▶ GOAL OF THE EXERCISE
Find each line below containing the word "dragTo" and copy it.

▶ Saved entries
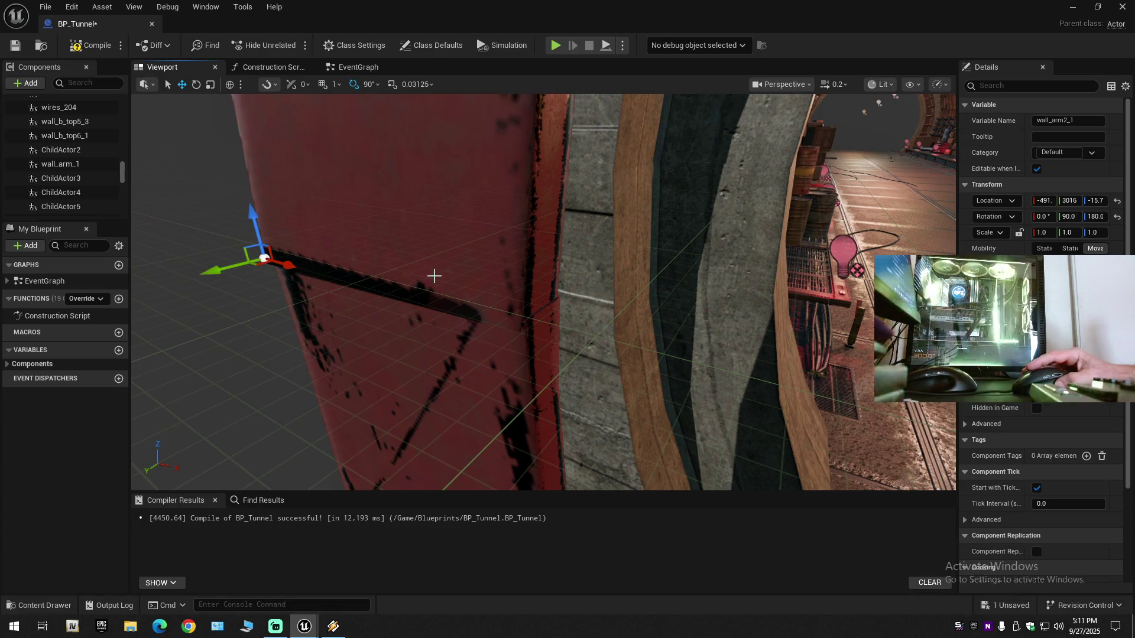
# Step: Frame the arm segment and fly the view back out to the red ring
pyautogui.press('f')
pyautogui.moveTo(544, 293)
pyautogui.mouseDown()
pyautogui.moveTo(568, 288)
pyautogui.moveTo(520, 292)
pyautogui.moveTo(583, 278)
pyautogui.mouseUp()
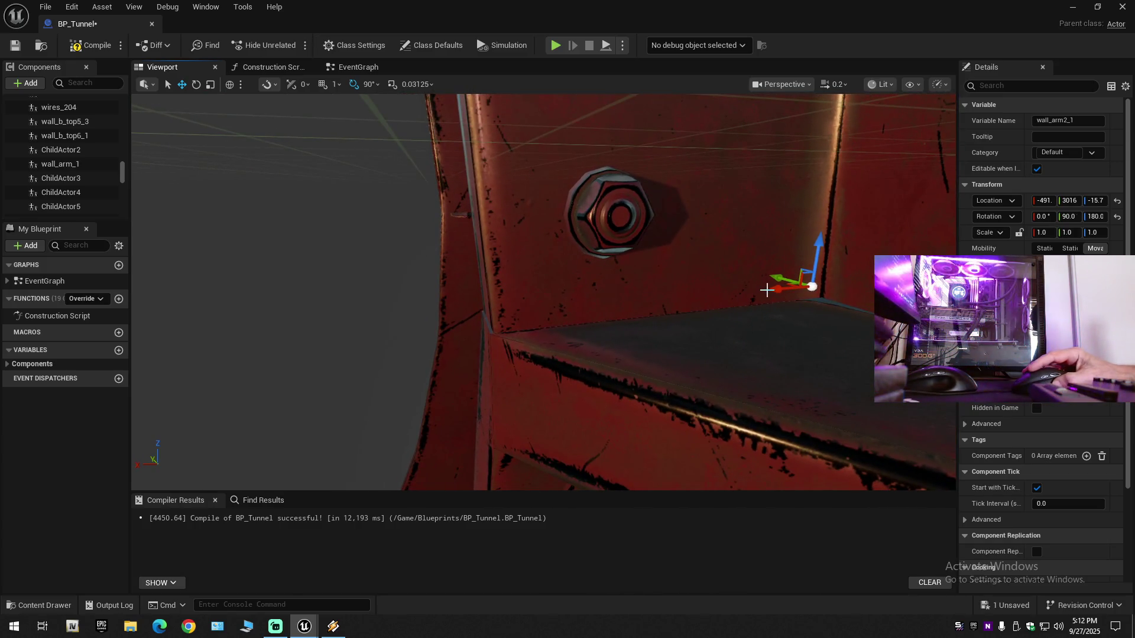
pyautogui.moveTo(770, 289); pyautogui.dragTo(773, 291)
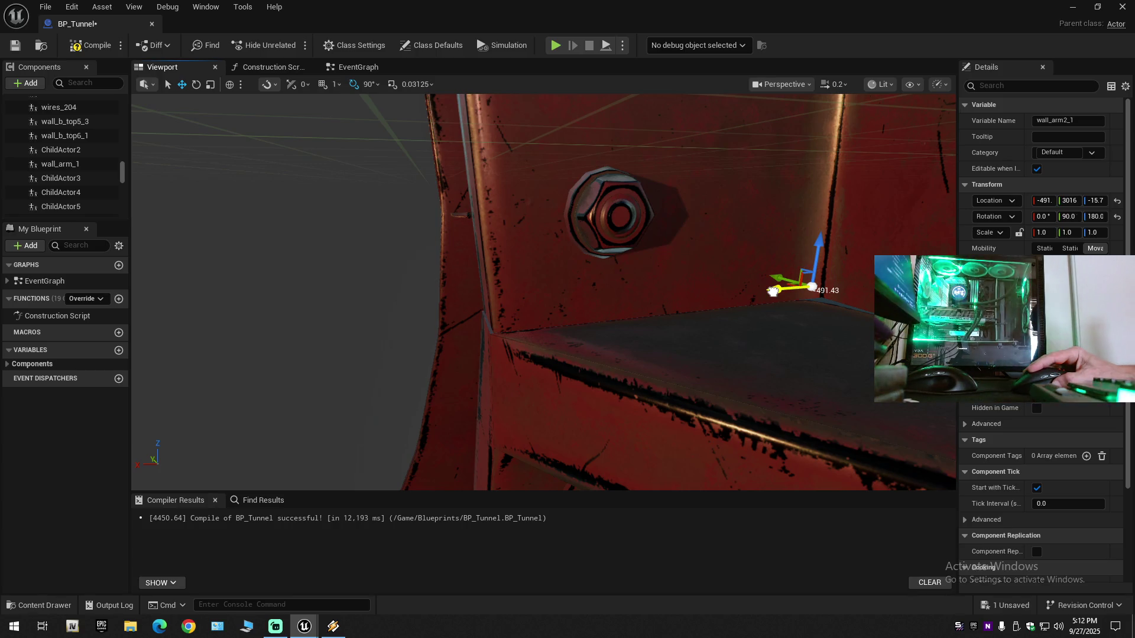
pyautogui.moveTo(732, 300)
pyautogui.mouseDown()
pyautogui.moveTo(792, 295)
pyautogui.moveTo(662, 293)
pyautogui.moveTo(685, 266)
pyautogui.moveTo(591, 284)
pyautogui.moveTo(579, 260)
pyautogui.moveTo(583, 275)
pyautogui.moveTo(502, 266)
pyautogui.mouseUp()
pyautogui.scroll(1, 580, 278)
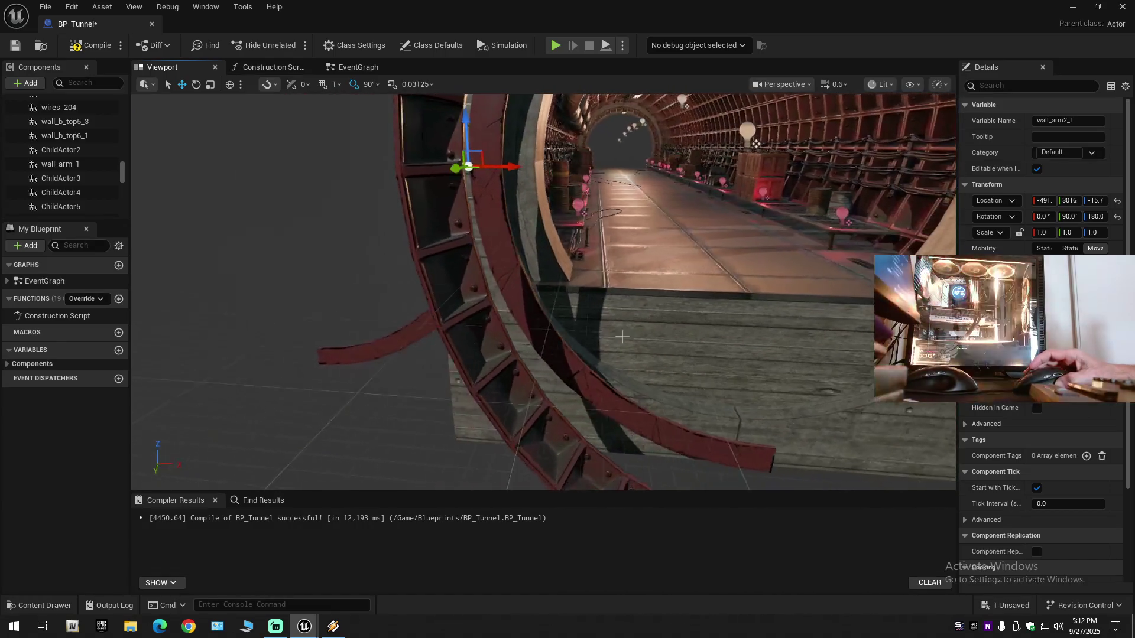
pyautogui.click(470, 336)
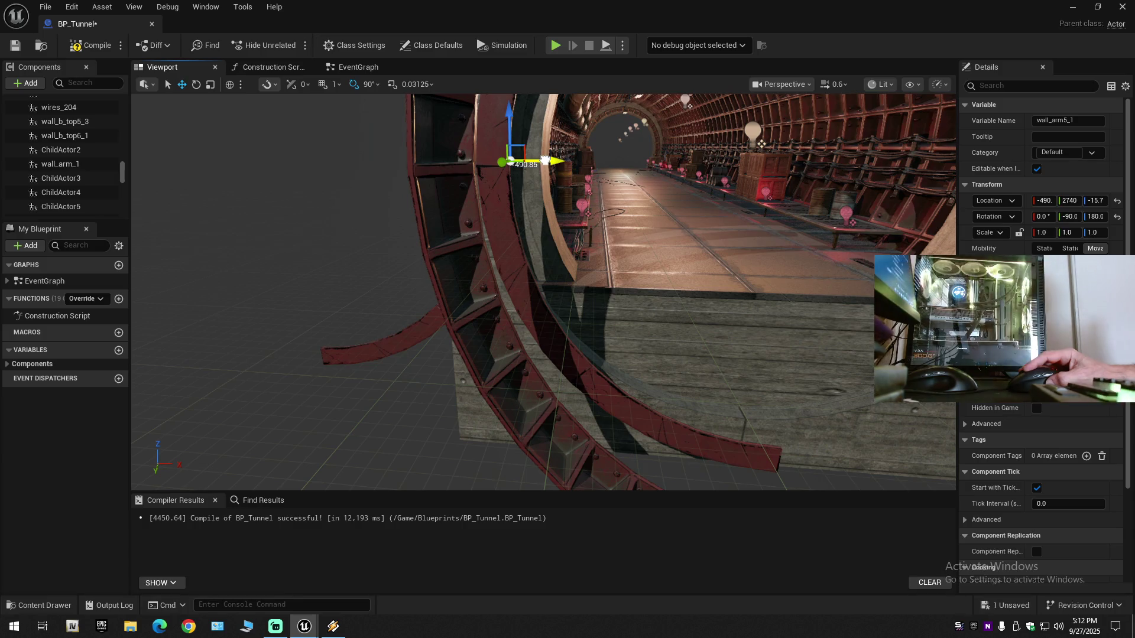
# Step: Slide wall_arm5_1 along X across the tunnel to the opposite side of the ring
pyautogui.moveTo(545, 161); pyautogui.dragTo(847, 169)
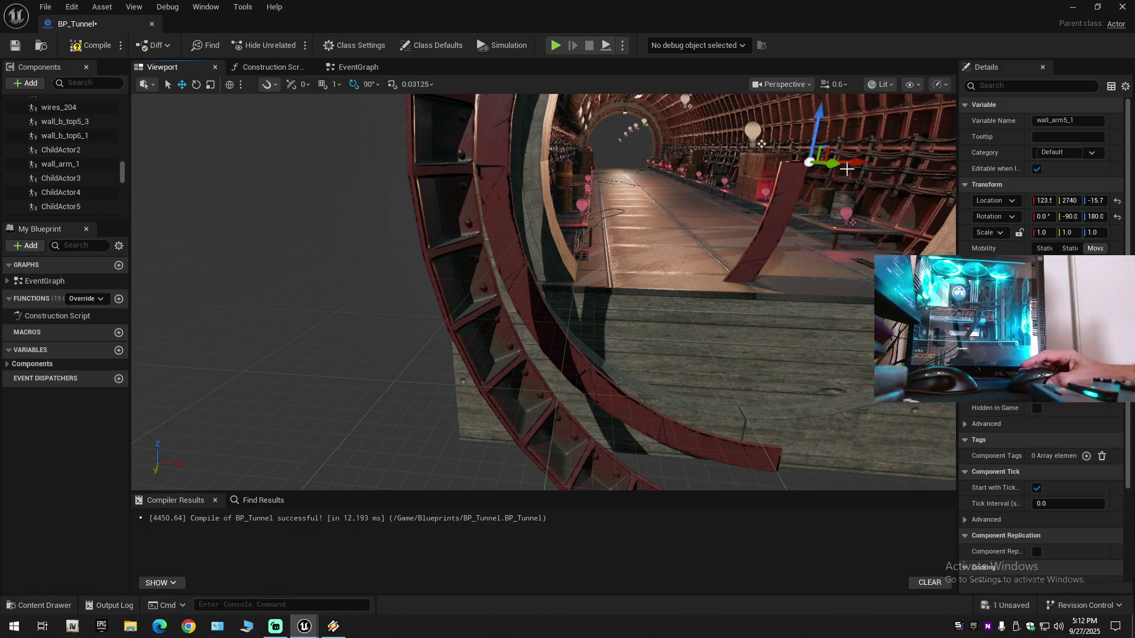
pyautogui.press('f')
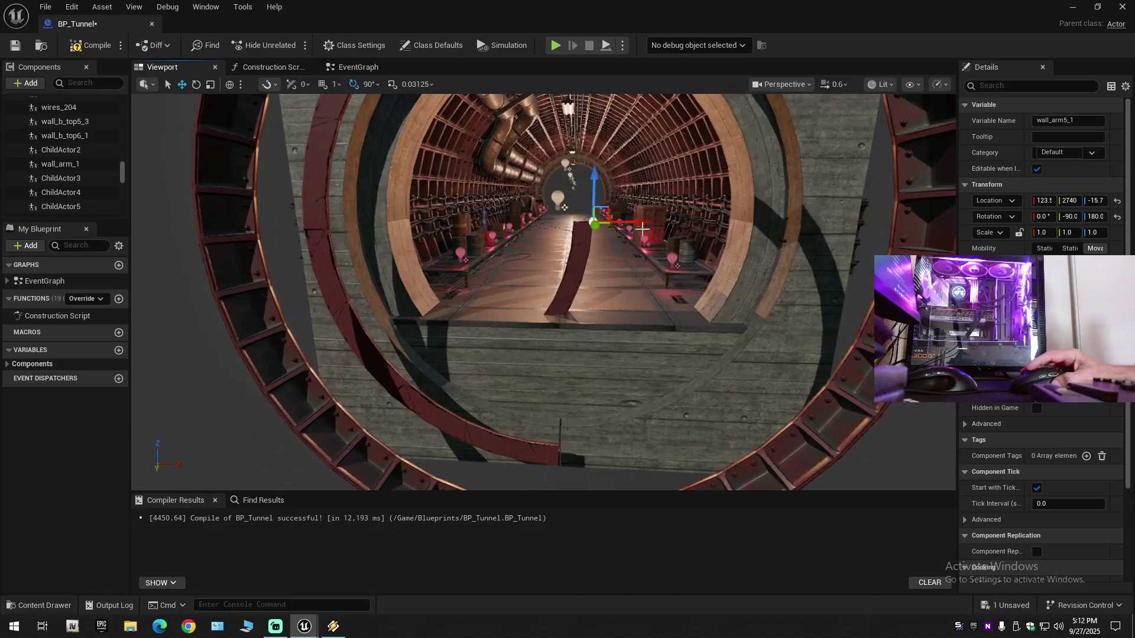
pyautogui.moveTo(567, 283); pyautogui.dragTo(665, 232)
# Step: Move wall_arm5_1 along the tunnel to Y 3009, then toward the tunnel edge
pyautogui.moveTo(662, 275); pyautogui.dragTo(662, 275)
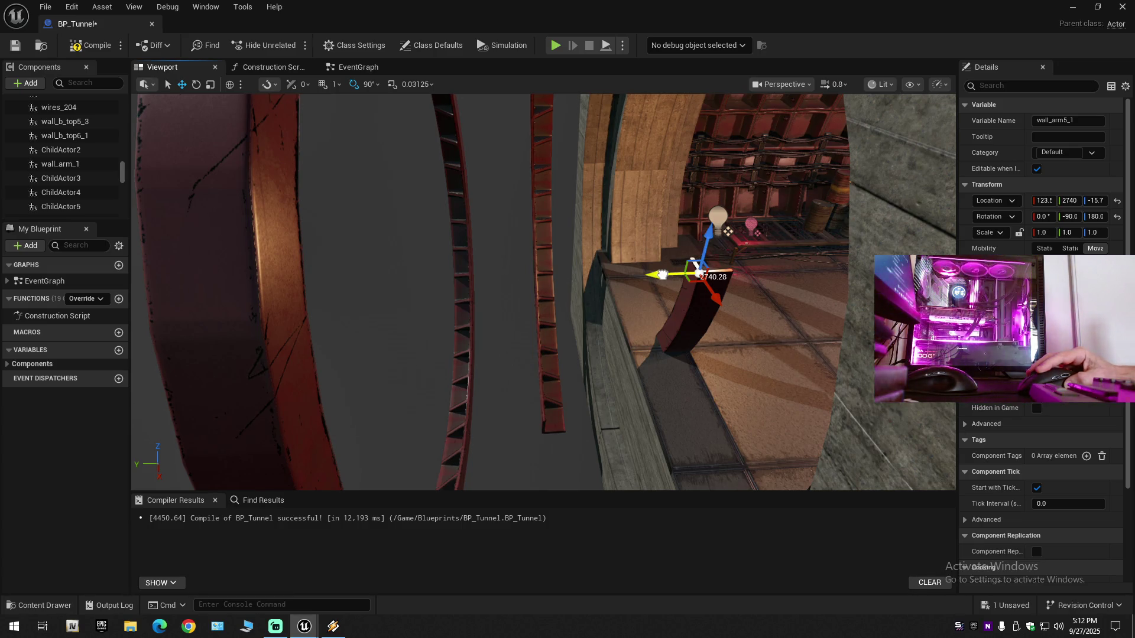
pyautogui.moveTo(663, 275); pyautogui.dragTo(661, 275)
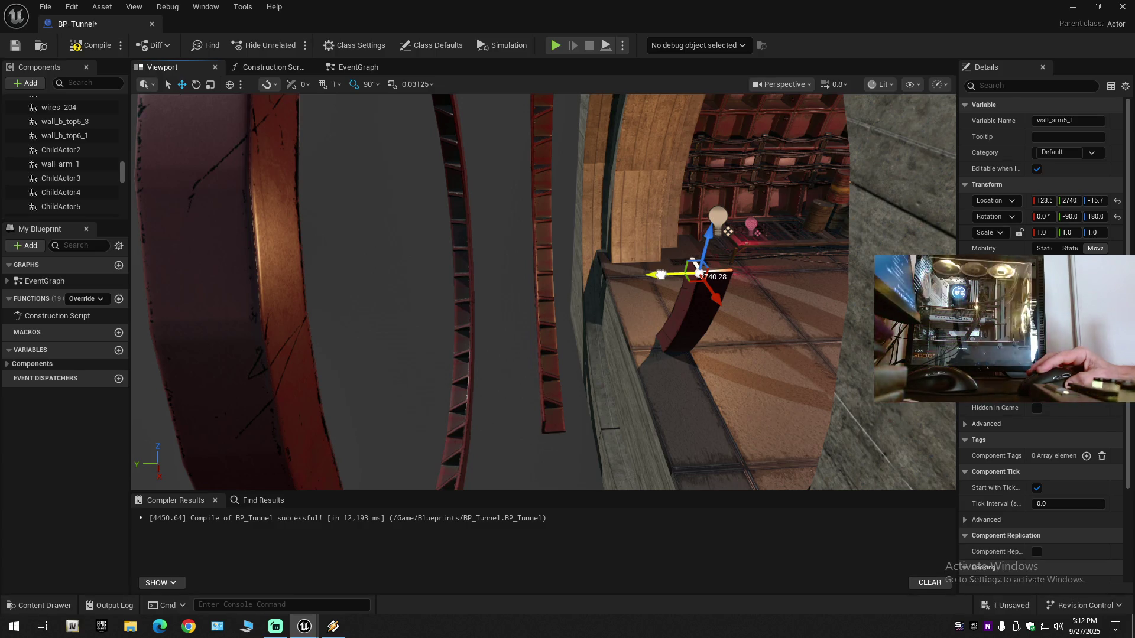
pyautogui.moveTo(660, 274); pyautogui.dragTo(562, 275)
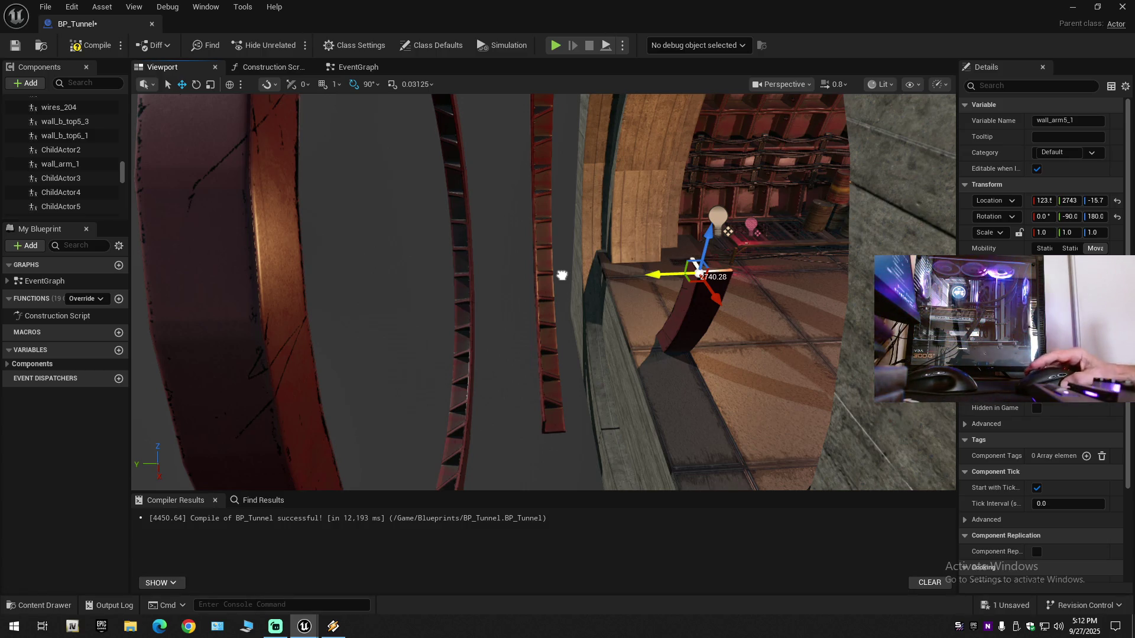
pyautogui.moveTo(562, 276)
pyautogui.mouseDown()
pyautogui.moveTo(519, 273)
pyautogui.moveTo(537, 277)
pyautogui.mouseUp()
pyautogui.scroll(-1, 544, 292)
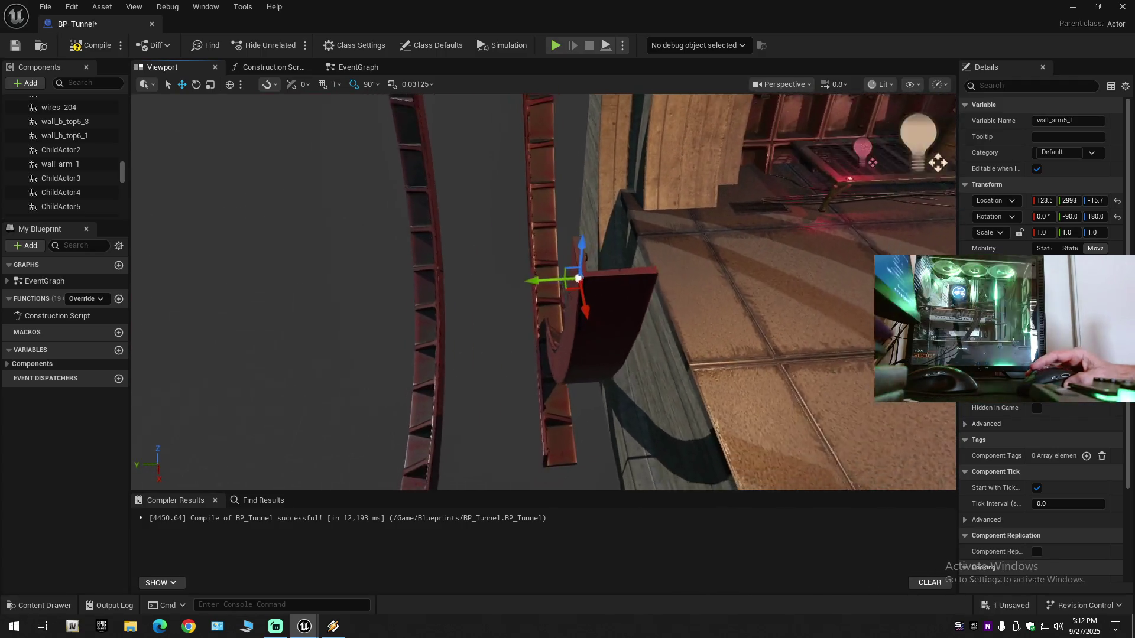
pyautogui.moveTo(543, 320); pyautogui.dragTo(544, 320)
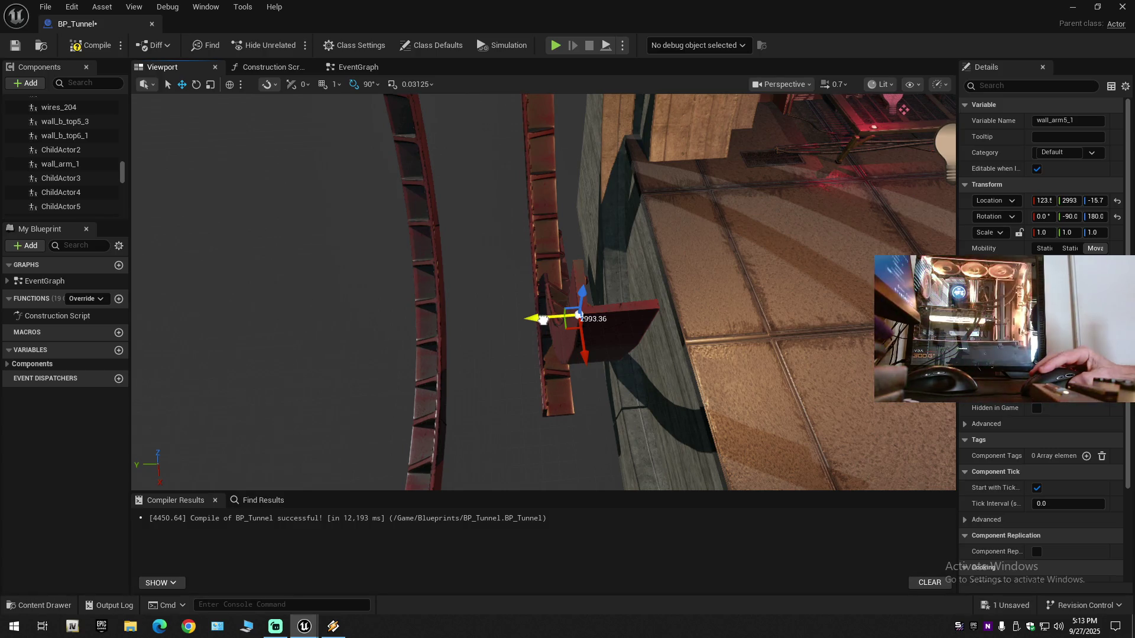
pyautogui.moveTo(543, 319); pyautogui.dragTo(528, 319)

▶ SOLUTION FOR THIS PROBLEM
pyautogui.moveTo(770, 289); pyautogui.dragTo(773, 291)
pyautogui.moveTo(545, 161); pyautogui.dragTo(847, 169)
pyautogui.moveTo(567, 283); pyautogui.dragTo(665, 232)
pyautogui.moveTo(662, 275); pyautogui.dragTo(662, 275)
pyautogui.moveTo(663, 275); pyautogui.dragTo(661, 275)
pyautogui.moveTo(660, 274); pyautogui.dragTo(562, 275)
pyautogui.moveTo(543, 320); pyautogui.dragTo(544, 320)
pyautogui.moveTo(543, 319); pyautogui.dragTo(528, 319)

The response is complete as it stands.